Salto is an intriguing albeit challenging film from director and author Tadeusz Konwicki. Despite its placement squarely within the Polish New Wave, the film abandons the realism of the films of Wajda and instead takes an elliptical and surreal approach. As the person I was watching the film asked - “Is this a David Lynch film?” The film certainly has a Lynchian feel to it - all of the characters have an aggressive strangeness to them, and the dialogue often doesn’t make sense. Kafka is a clear influence for Konwicki here.

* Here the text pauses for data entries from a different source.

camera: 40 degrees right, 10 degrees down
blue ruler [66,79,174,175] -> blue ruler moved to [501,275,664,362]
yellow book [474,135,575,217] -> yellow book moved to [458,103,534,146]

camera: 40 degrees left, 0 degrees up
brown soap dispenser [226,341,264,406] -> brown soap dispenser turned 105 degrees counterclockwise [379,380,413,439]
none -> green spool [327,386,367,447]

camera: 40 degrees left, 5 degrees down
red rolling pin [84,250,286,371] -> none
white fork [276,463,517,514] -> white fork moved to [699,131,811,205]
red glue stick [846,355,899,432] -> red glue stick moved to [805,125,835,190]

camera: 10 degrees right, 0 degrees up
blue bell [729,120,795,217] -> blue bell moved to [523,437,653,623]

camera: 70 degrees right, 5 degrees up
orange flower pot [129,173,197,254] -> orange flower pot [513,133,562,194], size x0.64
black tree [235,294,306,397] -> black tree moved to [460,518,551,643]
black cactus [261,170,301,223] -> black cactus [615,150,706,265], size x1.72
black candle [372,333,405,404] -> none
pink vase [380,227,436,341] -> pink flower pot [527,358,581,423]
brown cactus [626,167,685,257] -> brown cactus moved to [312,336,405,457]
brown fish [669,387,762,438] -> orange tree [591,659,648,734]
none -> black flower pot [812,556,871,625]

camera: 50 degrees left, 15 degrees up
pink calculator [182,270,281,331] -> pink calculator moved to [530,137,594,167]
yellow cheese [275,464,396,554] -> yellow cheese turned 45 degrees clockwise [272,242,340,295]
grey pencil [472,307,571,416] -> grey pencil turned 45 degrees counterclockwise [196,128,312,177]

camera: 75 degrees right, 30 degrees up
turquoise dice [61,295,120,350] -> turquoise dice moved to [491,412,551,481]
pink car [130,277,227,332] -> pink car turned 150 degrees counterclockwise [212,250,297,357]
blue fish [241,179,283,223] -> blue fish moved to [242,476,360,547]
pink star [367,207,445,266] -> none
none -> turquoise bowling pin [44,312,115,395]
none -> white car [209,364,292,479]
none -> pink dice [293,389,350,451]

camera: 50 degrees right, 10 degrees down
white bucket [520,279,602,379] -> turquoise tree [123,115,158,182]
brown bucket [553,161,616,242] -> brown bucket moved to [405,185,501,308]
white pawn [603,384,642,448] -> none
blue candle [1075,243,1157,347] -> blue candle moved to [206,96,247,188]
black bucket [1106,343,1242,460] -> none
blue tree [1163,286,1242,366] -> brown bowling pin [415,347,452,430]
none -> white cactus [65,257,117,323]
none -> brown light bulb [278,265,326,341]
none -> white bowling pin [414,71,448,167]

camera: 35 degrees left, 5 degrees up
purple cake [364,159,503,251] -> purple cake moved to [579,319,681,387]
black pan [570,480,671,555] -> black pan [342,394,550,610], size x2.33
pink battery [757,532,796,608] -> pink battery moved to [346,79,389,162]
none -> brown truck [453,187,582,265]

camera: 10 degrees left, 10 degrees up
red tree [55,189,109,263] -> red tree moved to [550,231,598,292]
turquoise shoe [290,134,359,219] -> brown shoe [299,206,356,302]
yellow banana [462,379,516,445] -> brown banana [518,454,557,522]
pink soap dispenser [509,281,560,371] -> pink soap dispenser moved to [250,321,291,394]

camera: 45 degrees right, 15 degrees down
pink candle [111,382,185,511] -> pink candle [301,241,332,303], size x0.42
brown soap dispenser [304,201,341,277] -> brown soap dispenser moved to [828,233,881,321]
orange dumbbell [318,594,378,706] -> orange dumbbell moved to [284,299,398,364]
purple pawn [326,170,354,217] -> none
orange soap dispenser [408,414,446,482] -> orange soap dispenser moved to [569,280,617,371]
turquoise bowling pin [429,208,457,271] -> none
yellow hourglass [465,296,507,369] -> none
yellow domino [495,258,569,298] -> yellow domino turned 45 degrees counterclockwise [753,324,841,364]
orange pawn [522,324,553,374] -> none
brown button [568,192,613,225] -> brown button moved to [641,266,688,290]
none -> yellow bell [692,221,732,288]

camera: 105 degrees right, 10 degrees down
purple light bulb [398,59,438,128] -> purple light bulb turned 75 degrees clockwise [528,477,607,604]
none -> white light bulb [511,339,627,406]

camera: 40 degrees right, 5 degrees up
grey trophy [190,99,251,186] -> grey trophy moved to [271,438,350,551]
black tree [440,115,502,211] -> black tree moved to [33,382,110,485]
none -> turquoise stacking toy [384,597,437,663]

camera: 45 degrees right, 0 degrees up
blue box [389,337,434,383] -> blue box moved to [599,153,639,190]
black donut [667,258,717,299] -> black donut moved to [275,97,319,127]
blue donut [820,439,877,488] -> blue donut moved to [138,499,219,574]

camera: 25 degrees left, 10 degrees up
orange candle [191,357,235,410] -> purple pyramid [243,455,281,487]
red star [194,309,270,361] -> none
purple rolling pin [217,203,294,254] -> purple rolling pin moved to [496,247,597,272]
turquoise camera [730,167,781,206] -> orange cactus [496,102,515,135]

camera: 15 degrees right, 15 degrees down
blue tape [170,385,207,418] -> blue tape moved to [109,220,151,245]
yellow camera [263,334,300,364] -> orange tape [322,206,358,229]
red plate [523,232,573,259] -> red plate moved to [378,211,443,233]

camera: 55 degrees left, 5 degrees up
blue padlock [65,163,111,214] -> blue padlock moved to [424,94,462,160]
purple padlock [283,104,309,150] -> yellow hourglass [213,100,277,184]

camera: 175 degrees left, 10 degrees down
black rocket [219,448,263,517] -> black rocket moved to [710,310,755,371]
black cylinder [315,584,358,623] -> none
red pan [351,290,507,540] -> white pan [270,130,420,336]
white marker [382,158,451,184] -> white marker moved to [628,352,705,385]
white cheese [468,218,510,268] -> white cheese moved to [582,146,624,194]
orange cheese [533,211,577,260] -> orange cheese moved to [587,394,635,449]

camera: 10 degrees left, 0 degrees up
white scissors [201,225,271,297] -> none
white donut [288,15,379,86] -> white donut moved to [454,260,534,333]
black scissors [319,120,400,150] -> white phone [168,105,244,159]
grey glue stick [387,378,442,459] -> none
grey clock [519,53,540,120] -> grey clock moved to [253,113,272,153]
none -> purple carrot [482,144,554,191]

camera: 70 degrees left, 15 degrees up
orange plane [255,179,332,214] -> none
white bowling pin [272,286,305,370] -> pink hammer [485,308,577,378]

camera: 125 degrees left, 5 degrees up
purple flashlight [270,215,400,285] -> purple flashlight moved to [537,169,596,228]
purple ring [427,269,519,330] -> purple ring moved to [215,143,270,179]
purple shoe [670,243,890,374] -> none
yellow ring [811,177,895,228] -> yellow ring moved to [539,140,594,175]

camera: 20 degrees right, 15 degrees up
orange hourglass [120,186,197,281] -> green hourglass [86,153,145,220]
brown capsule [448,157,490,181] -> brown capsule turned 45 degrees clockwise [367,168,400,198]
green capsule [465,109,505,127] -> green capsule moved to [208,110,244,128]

The legendary James Dean of Poland - Zbigniew Cybulski - plays the title character - alternately called Kowalski or Malinowski depending on who is he talking to. The character he is playing - wearing a leather jacket and sunglasses - is clearly a reference to the same character he played in Wajda’s Ashes in Diamonds. We meet him firstly when he jumps off a moving train and enters a town. Kowalski/Mallinowski claims to have lived in this town before the war, but from very early on it is ambiguous as to whether he is telling the truth. He takes up residence in a house where he claims he used to live, although the current owner doesn’t seem to remember him.
The rest of the film could be described as a series of confrontations, in which Kowalski/Malinowski manifests as either a mystical figure or a charlatan. Konwicki is clearly playing with wartime memory - are any of these characters real? Are they archetypes? Are they the ghosts of a massacred village? The film culminates in a fantastic ballroom dancing scene, where Kowalski/Malinowski leads the townspeople in the titular “Salto” dance.

Kowalski/Malinowski’s perpetual anguish throughout the film grows a bit tiresome over time, and the film itself often leaves various threads unresolved. Still, Salto is worth watching if only for its somber and dreamlike mood.